++++ DATA UNDER STUDY

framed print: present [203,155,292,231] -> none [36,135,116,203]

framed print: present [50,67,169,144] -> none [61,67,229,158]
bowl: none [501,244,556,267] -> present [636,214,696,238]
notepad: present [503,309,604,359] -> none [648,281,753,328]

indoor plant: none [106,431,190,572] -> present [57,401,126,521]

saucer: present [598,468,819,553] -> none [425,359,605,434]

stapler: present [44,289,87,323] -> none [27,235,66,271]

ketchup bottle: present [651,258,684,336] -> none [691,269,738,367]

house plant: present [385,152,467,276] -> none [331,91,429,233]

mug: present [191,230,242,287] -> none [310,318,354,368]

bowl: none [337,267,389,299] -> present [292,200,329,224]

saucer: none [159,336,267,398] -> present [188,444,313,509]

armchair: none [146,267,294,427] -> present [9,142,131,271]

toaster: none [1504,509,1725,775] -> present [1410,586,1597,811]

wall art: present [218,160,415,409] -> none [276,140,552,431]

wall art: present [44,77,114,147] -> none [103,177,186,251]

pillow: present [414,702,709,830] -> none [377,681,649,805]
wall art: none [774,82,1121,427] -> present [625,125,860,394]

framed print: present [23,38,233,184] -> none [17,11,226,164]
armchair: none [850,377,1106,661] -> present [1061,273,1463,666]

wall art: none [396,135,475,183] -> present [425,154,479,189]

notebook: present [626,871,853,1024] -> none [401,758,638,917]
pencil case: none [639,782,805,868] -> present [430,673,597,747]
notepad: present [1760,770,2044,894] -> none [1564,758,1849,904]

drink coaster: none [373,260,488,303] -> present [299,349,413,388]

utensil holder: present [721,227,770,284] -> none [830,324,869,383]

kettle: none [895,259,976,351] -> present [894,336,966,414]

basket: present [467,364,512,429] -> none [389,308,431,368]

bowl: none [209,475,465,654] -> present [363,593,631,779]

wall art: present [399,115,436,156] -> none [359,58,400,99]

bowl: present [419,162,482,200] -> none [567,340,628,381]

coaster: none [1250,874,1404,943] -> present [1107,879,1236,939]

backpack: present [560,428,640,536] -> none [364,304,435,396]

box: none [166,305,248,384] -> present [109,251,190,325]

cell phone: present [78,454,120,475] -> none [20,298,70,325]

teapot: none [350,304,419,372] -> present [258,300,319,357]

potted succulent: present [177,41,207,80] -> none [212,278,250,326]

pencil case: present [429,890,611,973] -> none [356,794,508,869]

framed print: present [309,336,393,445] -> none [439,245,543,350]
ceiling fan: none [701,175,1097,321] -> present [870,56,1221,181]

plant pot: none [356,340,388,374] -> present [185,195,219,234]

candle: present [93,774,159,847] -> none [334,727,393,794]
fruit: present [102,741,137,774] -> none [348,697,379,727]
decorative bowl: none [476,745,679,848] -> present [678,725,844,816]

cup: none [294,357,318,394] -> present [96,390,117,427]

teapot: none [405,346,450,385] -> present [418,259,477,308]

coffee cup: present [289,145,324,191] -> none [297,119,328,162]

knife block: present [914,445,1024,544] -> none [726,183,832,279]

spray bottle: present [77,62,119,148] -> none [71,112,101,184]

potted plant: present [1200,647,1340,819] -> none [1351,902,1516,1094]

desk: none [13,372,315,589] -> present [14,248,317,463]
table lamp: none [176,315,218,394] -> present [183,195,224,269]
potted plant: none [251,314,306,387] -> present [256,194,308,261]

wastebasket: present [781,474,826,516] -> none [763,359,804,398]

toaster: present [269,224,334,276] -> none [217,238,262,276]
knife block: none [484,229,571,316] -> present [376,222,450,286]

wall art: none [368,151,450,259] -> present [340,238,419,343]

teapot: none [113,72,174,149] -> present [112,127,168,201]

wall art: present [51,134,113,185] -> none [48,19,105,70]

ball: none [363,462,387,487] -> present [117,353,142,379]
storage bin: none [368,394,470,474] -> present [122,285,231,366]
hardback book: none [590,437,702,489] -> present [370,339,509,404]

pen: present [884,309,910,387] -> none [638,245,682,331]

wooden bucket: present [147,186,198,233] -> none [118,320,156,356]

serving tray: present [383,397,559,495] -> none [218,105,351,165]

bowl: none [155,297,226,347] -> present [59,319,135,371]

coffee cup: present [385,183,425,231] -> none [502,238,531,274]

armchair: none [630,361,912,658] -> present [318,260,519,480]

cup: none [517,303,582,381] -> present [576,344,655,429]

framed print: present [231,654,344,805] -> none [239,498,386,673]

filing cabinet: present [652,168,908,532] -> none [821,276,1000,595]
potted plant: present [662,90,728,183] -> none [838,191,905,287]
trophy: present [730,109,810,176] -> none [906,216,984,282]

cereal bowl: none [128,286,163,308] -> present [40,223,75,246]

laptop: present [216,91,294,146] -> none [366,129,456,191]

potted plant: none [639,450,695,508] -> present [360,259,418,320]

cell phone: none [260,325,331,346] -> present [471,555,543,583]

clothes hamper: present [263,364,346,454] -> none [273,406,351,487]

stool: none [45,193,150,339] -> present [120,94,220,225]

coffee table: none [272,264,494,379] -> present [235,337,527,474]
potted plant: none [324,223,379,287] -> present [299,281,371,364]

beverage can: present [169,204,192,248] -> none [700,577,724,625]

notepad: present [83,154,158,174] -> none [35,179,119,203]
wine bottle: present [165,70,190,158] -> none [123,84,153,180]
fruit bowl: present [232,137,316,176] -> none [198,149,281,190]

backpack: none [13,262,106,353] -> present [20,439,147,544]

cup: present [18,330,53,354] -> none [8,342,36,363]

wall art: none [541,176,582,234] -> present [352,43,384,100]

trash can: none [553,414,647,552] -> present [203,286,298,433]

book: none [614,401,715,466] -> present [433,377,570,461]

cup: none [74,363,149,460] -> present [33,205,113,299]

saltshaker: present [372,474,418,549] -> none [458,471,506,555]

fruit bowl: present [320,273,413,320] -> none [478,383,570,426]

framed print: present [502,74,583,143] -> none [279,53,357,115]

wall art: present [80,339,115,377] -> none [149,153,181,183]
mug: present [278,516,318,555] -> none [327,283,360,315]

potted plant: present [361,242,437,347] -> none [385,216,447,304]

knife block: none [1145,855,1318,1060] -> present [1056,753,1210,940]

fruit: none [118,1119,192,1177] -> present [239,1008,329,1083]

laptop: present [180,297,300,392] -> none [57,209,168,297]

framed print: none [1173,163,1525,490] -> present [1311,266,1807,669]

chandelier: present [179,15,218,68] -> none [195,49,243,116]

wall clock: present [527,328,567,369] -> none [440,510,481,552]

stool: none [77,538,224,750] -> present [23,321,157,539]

++++++++

> **TASK DESCRIPTION**
Could you retype exactly the lines from the first one of the records through the line containing "kettle: none [895,259,976,351]", both included, and nothing more?

> **ANSWER AREA**
framed print: present [203,155,292,231] -> none [36,135,116,203]

framed print: present [50,67,169,144] -> none [61,67,229,158]
bowl: none [501,244,556,267] -> present [636,214,696,238]
notepad: present [503,309,604,359] -> none [648,281,753,328]

indoor plant: none [106,431,190,572] -> present [57,401,126,521]

saucer: present [598,468,819,553] -> none [425,359,605,434]

stapler: present [44,289,87,323] -> none [27,235,66,271]

ketchup bottle: present [651,258,684,336] -> none [691,269,738,367]

house plant: present [385,152,467,276] -> none [331,91,429,233]

mug: present [191,230,242,287] -> none [310,318,354,368]

bowl: none [337,267,389,299] -> present [292,200,329,224]

saucer: none [159,336,267,398] -> present [188,444,313,509]

armchair: none [146,267,294,427] -> present [9,142,131,271]

toaster: none [1504,509,1725,775] -> present [1410,586,1597,811]

wall art: present [218,160,415,409] -> none [276,140,552,431]

wall art: present [44,77,114,147] -> none [103,177,186,251]

pillow: present [414,702,709,830] -> none [377,681,649,805]
wall art: none [774,82,1121,427] -> present [625,125,860,394]

framed print: present [23,38,233,184] -> none [17,11,226,164]
armchair: none [850,377,1106,661] -> present [1061,273,1463,666]

wall art: none [396,135,475,183] -> present [425,154,479,189]

notebook: present [626,871,853,1024] -> none [401,758,638,917]
pencil case: none [639,782,805,868] -> present [430,673,597,747]
notepad: present [1760,770,2044,894] -> none [1564,758,1849,904]

drink coaster: none [373,260,488,303] -> present [299,349,413,388]

utensil holder: present [721,227,770,284] -> none [830,324,869,383]

kettle: none [895,259,976,351] -> present [894,336,966,414]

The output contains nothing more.